── Input material

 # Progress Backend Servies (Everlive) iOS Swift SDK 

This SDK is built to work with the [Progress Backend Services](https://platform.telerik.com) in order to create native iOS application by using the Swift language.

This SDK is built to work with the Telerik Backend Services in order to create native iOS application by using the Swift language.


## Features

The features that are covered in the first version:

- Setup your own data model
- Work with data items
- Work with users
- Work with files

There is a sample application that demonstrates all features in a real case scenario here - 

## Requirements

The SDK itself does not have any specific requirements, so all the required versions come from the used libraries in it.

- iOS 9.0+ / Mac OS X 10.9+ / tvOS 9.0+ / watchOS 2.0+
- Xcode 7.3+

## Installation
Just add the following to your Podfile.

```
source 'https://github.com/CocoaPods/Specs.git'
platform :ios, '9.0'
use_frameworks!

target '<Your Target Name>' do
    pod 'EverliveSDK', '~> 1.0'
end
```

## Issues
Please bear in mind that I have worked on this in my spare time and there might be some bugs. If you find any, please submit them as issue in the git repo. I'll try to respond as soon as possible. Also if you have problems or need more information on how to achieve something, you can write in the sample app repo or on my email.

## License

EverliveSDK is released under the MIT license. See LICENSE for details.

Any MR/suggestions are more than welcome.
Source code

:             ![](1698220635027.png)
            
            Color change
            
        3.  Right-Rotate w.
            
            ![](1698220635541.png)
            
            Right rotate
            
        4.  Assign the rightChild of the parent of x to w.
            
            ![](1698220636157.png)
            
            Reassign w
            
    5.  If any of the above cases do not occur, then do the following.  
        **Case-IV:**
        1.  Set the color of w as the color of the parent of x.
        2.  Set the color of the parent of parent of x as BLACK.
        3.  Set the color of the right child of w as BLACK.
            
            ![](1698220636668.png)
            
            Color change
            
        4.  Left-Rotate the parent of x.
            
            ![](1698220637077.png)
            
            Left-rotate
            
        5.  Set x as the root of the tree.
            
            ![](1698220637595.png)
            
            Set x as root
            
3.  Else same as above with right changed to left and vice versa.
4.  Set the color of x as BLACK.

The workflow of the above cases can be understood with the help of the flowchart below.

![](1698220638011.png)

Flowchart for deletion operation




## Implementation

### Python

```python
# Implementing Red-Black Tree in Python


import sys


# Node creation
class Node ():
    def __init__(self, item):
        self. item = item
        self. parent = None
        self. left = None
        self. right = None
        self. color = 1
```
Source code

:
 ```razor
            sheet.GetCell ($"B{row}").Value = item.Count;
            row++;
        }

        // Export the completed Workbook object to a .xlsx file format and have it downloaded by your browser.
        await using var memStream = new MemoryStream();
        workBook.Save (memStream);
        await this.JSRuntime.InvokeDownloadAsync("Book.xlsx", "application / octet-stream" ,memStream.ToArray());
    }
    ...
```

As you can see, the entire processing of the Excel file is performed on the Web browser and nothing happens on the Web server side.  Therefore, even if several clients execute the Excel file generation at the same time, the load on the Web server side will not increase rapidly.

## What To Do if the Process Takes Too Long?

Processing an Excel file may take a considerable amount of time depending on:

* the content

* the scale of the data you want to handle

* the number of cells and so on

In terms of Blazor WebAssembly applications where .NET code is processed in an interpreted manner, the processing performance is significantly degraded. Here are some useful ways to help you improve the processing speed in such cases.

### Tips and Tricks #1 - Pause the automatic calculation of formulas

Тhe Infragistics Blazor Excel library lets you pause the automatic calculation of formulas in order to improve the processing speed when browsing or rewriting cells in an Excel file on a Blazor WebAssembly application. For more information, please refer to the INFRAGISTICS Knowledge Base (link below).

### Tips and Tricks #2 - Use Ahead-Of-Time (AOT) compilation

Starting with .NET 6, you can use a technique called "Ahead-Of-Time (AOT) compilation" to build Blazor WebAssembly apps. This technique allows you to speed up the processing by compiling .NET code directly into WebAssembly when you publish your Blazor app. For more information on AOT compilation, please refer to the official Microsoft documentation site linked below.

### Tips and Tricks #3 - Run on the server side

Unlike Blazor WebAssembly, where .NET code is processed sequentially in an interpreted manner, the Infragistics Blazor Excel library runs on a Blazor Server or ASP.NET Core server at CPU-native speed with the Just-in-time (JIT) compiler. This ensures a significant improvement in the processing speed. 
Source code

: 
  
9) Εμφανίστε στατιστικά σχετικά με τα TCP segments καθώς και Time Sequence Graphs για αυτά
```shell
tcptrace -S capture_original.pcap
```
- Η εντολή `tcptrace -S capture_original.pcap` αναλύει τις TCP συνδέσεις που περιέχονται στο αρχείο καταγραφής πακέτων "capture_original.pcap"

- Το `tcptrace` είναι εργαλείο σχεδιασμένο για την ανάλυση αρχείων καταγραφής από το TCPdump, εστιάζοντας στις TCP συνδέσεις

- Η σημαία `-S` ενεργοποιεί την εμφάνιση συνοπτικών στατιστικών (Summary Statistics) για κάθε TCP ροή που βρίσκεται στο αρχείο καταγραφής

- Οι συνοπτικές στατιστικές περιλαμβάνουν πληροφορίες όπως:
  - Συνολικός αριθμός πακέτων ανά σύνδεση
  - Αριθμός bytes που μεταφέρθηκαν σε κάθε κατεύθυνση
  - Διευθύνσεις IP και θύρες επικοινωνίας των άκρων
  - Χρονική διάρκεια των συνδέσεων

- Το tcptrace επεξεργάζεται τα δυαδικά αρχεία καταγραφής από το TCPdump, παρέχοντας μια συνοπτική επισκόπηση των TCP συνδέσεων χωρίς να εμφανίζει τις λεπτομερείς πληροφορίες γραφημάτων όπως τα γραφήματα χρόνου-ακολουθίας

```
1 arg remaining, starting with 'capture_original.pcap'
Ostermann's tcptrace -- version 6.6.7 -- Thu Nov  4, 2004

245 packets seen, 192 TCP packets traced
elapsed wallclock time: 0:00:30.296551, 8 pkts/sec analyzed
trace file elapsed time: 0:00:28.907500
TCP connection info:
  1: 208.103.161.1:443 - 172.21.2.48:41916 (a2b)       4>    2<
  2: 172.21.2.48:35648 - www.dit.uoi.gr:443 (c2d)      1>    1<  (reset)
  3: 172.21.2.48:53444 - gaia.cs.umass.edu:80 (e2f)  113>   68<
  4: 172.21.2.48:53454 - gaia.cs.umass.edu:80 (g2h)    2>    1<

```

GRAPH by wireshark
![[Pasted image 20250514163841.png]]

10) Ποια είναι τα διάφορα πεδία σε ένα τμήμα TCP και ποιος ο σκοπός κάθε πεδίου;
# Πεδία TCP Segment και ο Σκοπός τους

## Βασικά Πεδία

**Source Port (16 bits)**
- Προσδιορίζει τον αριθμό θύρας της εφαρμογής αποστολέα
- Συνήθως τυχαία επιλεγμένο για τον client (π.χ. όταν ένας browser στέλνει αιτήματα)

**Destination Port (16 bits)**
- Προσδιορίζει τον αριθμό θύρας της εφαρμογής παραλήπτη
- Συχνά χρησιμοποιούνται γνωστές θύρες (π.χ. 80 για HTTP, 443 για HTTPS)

────

If the string "tcptrace" appears in a line of the entries, report the line.

tcptrace -S capture_original.pcap
- Η εντολή `tcptrace -S capture_original.pcap` αναλύει τις TCP συνδέσεις που περιέχονται στο αρχείο καταγραφής πακέτων "capture_original.pcap"
- Το `tcptrace` είναι εργαλείο σχεδιασμένο για την ανάλυση αρχείων καταγραφής από το TCPdump, εστιάζοντας στις TCP συνδέσεις
- Το tcptrace επεξεργάζεται τα δυαδικά αρχεία καταγραφής από το TCPdump, παρέχοντας μια συνοπτική επισκόπηση των TCP συνδέσεων χωρίς να εμφανίζει τις λεπτομερείς πληροφορίες γραφημάτων όπως τα γραφήματα χρόνου-ακολουθίας
Ostermann's tcptrace -- version 6.6.7 -- Thu Nov  4, 2004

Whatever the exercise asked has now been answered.